V. The “Green Roof” Abatement only cost $100K in 2013 (which signals that it may not be well-known). Notably, it sunsets this year and the City Council should strongly consider pressing for renewal.
I. Insurance Corporations: One of two big ones (the other being Business and Investment Capital, which provided $320 million to only 32 corporations), insurance corporations don’t pay the General Business Tax in NYC. This costs the City about $365 million annually (they used to pay taxes, but the tax was eliminated in 1974, when New York City was desperate to hang on to whatever business it could). It’s not at all clear why this one industry (which is quite wealthy and dominated by a handful of multi-national corporations) should receive this benefit.
II. The Film Production Credit cost the City $33 million last year. These credits have been widely criticized nationwide. Ironically, NYC probably needs the tax credit least since the City itself is such an immense draw for shows/movies (the world recognizes our skyline, not Milwaukee’s…)
III. Relocation and Employment Assistance Program (REAP): $32 million spent on helping firms relocate from outside NYC to locations north of 96th Street in Manhattan, Lower Manhattan, and the boroughs outside Manhattan. It is far from clear that Lower Manhattan (or other neighborhoods in the City, such as Downtown Brooklyn) need a special incentive program (indeed, it wasn’t part of the program until 2004).
I. Aviation Fuel Sold to Airlines: I wouldn’t have guessed this, but fuel sold to airlines at LGA and JFK is tax-free. Why? Certainly not to stimulate demand—the City’s airports have no vacant landing/takeoff slots. This giveaway to the airlines it cost you and me $117 million in 2013—the largest sales tax expenditure (as an aside, millions of New Yorkers continue to pay sales tax when they fill up at the pump). In addition, Airline Food and Drink for In-Flight Consumption is exempt (an additional $4 million).
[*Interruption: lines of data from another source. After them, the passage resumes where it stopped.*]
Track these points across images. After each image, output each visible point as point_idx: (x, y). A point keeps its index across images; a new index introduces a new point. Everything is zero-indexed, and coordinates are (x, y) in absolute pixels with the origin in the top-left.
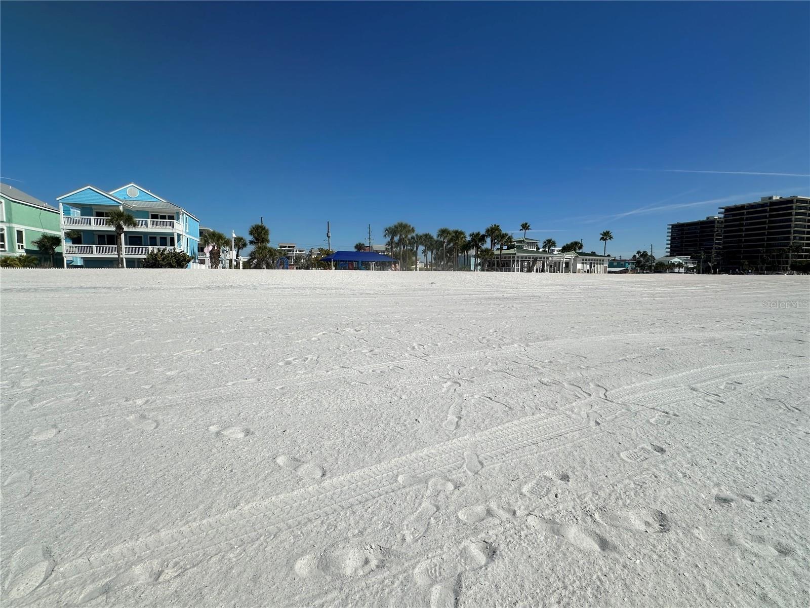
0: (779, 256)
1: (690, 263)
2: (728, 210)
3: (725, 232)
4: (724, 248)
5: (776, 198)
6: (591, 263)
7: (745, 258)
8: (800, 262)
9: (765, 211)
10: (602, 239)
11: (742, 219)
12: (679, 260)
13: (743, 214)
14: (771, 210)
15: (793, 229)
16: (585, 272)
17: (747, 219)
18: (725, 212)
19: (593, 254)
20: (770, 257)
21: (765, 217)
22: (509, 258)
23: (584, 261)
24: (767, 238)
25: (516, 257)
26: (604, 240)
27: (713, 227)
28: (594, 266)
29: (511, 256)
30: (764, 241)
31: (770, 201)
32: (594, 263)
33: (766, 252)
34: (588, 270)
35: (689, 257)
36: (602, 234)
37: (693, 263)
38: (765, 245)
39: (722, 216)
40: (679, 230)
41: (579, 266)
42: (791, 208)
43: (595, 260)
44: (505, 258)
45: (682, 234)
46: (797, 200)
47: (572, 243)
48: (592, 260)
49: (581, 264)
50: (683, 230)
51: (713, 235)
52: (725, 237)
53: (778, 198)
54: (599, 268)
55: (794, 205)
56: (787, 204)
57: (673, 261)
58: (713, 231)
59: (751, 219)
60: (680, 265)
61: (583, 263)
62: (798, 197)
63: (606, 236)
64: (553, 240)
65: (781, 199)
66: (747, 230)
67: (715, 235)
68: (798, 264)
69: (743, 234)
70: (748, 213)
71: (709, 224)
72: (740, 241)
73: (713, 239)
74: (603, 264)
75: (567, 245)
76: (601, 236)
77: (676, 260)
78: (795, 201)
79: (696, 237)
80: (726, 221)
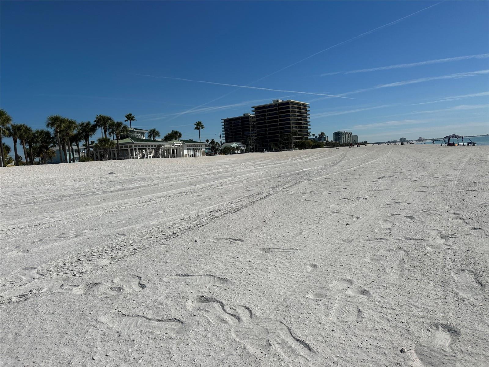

II. Cable Television Service: Not only are we subsidizing the airlines, we are subsidizing the cable companies, to the tune of $101 million a year.
III. Credit for Unincorporated Business Tax Payments: This one gets a special star for incompetence, not because it is necessarily a bad credit, but because of how it is structured. The goal of the credit is not to “double tax” individuals who own/operate unincorporated businesses that pay the UBT (unincorporated business tax). Therefore, the credit lowers personal income tax (PIT) liability. It offers a 100% credit up to $42,000 in income, a sliding scale between 100%-23% up to $142,000 in income, and 23% for all income above $142,000.
So who benefits? You might think the dude earning $42,000 who gets the 100% credit. And, in a way, you are right (his PIT is eliminated completely). But really, you’d be wrong. Why? Because $97 million of the $126 million in benefits went to New Yorkers earning more than $1 million a year. Another $11 million went to folks earning between $500,000 and $1 million.